Instructions for the task
Your task is to copy the data exactly while leaving out every picture.

.....

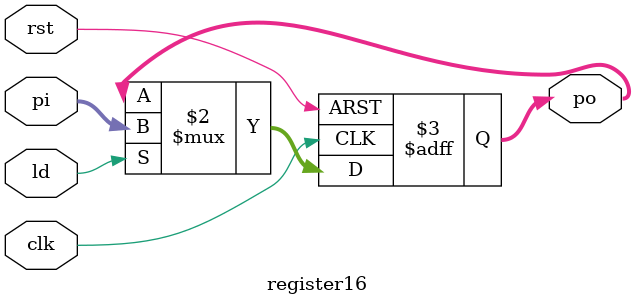
<source format=v>
`timescale 1ns/1ns
module register16(input [15:0] pi, input clk, rst, ld, output reg [15:0] po);
    always @(posedge clk, posedge rst) begin
        if (rst)
            po <= 16'b0;
        else
            po <= (ld) ? pi : po;
    end
endmodule



</source>
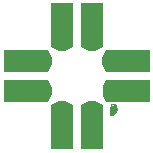
<source format=gbr>
G04 DipTrace 3.0.0.2*
G04 BottomMask.gbr*
%MOIN*%
G04 #@! TF.FileFunction,Soldermask,Bot*
G04 #@! TF.Part,Single*
%AMOUTLINE1*
4,1,6,
-0.006241,0.037402,
0.018406,0.037402,
0.018406,-0.037402,
-0.006241,-0.037402,
-0.018406,-0.013748,
-0.018406,0.013748,
-0.006241,0.037402,
0*%
%AMOUTLINE4*
4,1,6,
-0.006143,0.037402,
0.018307,0.037402,
0.018307,-0.037402,
-0.006143,-0.037402,
-0.018307,-0.013748,
-0.018307,0.013748,
-0.006143,0.037402,
0*%
%AMOUTLINE7*
4,1,6,
0.037402,0.006241,
0.037402,-0.018406,
-0.037402,-0.018406,
-0.037402,0.006241,
-0.013748,0.018406,
0.013748,0.018406,
0.037402,0.006241,
0*%
%AMOUTLINE16*
4,1,6,
-0.037402,-0.006241,
-0.037402,0.018406,
0.037402,0.018406,
0.037402,-0.006241,
0.013748,-0.018406,
-0.013748,-0.018406,
-0.037402,-0.006241,
0*%
%AMOUTLINE19*
4,1,6,
0.006241,-0.037402,
-0.018406,-0.037402,
-0.018406,0.037402,
0.006241,0.037402,
0.018406,0.013748,
0.018406,-0.013748,
0.006241,-0.037402,
0*%
%AMOUTLINE21*
4,1,35,
-0.01245,-0.021726,
-0.00495,-0.020573,
0.00085,-0.018223,
0.00455,-0.015223,
0.00755,-0.012223,
0.01005,-0.007793,
0.01105,-0.005223,
0.01185,-0.001474,
0.012249,0.000526,
0.01245,0.003777,
0.01155,0.006327,
0.01005,0.007827,
0.00905,0.008827,
0.00855,0.011344,
0.008749,0.012344,
0.009337,0.014344,
0.01055,0.015425,
0.007337,0.019327,
0.004337,0.017344,
0.003636,0.017344,
0.002219,0.020827,
0.00005,0.021327,
-0.00395,0.021726,
0.000249,0.011777,
0.000249,0.010526,
-0.00005,0.008827,
-0.00095,0.008425,
-0.00295,0.009226,
-0.00545,0.013777,
-0.00824,0.020526,
-0.01024,0.019526,
-0.012379,0.017026,
-0.00945,0.009526,
-0.01095,0.009777,
-0.01245,0.009777,
-0.01245,-0.021726,
0*%
%ADD39R,0.074803X0.086614*%
%ADD41R,0.086614X0.074803*%
%ADD49R,0.074803X0.087874*%
%ADD51R,0.074803X0.070866*%
%ADD53R,0.087874X0.074803*%
%ADD55R,0.070866X0.074803*%
%ADD64OUTLINE1*%
%ADD67OUTLINE4*%
%ADD70OUTLINE7*%
%ADD79OUTLINE16*%
%ADD82OUTLINE19*%
%ADD84OUTLINE21*%
%FSLAX26Y26*%
G04*
G70*
G90*
G75*
G01*
G04 BotMask*
%LPD*%
D55*
X390000Y190000D3*
Y290000D3*
D53*
X440000Y190000D3*
Y290000D3*
D64*
X344232D3*
D67*
X344134Y190000D3*
D51*
X290000Y90000D3*
X190000D3*
D70*
Y135768D3*
X290000D3*
D49*
Y40000D3*
X190000D3*
D51*
Y390000D3*
X290000D3*
D79*
Y344232D3*
X190000D3*
D49*
Y440000D3*
X290000D3*
D55*
X90000Y190000D3*
Y290000D3*
D82*
X135768D3*
Y190000D3*
D53*
X40000D3*
Y290000D3*
D84*
X364734Y127794D3*
D41*
X79370Y290000D3*
Y190000D3*
D39*
X290000Y400630D3*
X190000D3*
D41*
X400630Y290000D3*
Y190000D3*
D39*
X190000Y79370D3*
X290000D3*
M02*

</source>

.....

Completed exercise
<source format=v>
`timescale 1ns/1ns
module register16(input [15:0] pi, input clk, rst, ld, output reg [15:0] po);
    always @(posedge clk, posedge rst) begin
        if (rst)
            po <= 16'b0;
        else
            po <= (ld) ? pi : po;
    end
endmodule



</source>
<source format=gbr>
G04 DipTrace 3.0.0.2*
G04 BottomMask.gbr*
%MOIN*%
G04 #@! TF.FileFunction,Soldermask,Bot*
G04 #@! TF.Part,Single*
%AMOUTLINE1*
4,1,6,
-0.006241,0.037402,
0.018406,0.037402,
0.018406,-0.037402,
-0.006241,-0.037402,
-0.018406,-0.013748,
-0.018406,0.013748,
-0.006241,0.037402,
0*%
%AMOUTLINE4*
4,1,6,
-0.006143,0.037402,
0.018307,0.037402,
0.018307,-0.037402,
-0.006143,-0.037402,
-0.018307,-0.013748,
-0.018307,0.013748,
-0.006143,0.037402,
0*%
%AMOUTLINE7*
4,1,6,
0.037402,0.006241,
0.037402,-0.018406,
-0.037402,-0.018406,
-0.037402,0.006241,
-0.013748,0.018406,
0.013748,0.018406,
0.037402,0.006241,
0*%
%AMOUTLINE16*
4,1,6,
-0.037402,-0.006241,
-0.037402,0.018406,
0.037402,0.018406,
0.037402,-0.006241,
0.013748,-0.018406,
-0.013748,-0.018406,
-0.037402,-0.006241,
0*%
%AMOUTLINE19*
4,1,6,
0.006241,-0.037402,
-0.018406,-0.037402,
-0.018406,0.037402,
0.006241,0.037402,
0.018406,0.013748,
0.018406,-0.013748,
0.006241,-0.037402,
0*%
%AMOUTLINE21*
4,1,35,
-0.01245,-0.021726,
-0.00495,-0.020573,
0.00085,-0.018223,
0.00455,-0.015223,
0.00755,-0.012223,
0.01005,-0.007793,
0.01105,-0.005223,
0.01185,-0.001474,
0.012249,0.000526,
0.01245,0.003777,
0.01155,0.006327,
0.01005,0.007827,
0.00905,0.008827,
0.00855,0.011344,
0.008749,0.012344,
0.009337,0.014344,
0.01055,0.015425,
0.007337,0.019327,
0.004337,0.017344,
0.003636,0.017344,
0.002219,0.020827,
0.00005,0.021327,
-0.00395,0.021726,
0.000249,0.011777,
0.000249,0.010526,
-0.00005,0.008827,
-0.00095,0.008425,
-0.00295,0.009226,
-0.00545,0.013777,
-0.00824,0.020526,
-0.01024,0.019526,
-0.012379,0.017026,
-0.00945,0.009526,
-0.01095,0.009777,
-0.01245,0.009777,
-0.01245,-0.021726,
0*%
%ADD39R,0.074803X0.086614*%
%ADD41R,0.086614X0.074803*%
%ADD49R,0.074803X0.087874*%
%ADD51R,0.074803X0.070866*%
%ADD53R,0.087874X0.074803*%
%ADD55R,0.070866X0.074803*%
%ADD64OUTLINE1*%
%ADD67OUTLINE4*%
%ADD70OUTLINE7*%
%ADD79OUTLINE16*%
%ADD82OUTLINE19*%
%ADD84OUTLINE21*%
%FSLAX26Y26*%
G04*
G70*
G90*
G75*
G01*
G04 BotMask*
%LPD*%
D55*
X390000Y190000D3*
Y290000D3*
D53*
X440000Y190000D3*
Y290000D3*
D64*
X344232D3*
D67*
X344134Y190000D3*
D51*
X290000Y90000D3*
X190000D3*
D70*
Y135768D3*
X290000D3*
D49*
Y40000D3*
X190000D3*
D51*
Y390000D3*
X290000D3*
D79*
Y344232D3*
X190000D3*
D49*
Y440000D3*
X290000D3*
D55*
X90000Y190000D3*
Y290000D3*
D82*
X135768D3*
Y190000D3*
D53*
X40000D3*
Y290000D3*
D84*
X364734Y127794D3*
D41*
X79370Y290000D3*
Y190000D3*
D39*
X290000Y400630D3*
X190000D3*
D41*
X400630Y290000D3*
Y190000D3*
D39*
X190000Y79370D3*
X290000D3*
M02*

</source>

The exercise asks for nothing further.